*Your task*: With the line containing "fx_px: 1082" as the start and the line containing "exposure_s: 1/15" as the end, transcribe that span of the entries below exactly, including both.

*** Dataset records ***

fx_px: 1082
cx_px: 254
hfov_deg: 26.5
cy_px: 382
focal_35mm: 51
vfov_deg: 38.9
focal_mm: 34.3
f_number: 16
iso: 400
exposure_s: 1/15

*** End of Dataset records ***
*** Dataset records ***

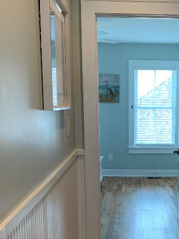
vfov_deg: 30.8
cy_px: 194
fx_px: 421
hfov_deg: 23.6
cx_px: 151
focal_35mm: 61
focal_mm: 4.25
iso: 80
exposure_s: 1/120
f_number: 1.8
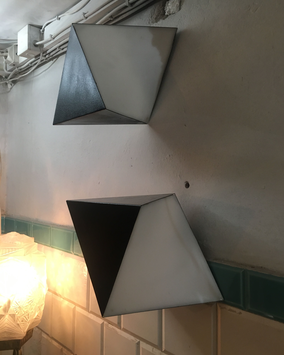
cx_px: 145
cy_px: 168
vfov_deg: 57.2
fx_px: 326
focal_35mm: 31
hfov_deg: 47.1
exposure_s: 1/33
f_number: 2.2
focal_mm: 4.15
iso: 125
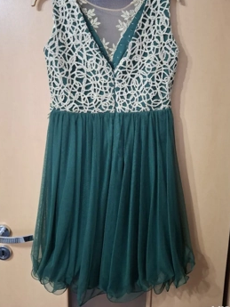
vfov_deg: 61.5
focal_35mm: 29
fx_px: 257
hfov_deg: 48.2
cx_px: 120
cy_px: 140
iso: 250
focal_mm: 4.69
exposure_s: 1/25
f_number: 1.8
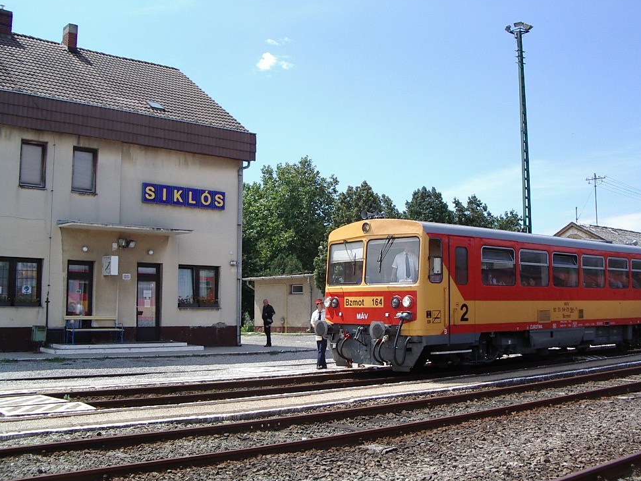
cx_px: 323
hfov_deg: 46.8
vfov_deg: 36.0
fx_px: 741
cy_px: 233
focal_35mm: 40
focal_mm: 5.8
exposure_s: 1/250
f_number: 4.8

*** End of Dataset records ***

*Answer box*:
fx_px: 1082
cx_px: 254
hfov_deg: 26.5
cy_px: 382
focal_35mm: 51
vfov_deg: 38.9
focal_mm: 34.3
f_number: 16
iso: 400
exposure_s: 1/15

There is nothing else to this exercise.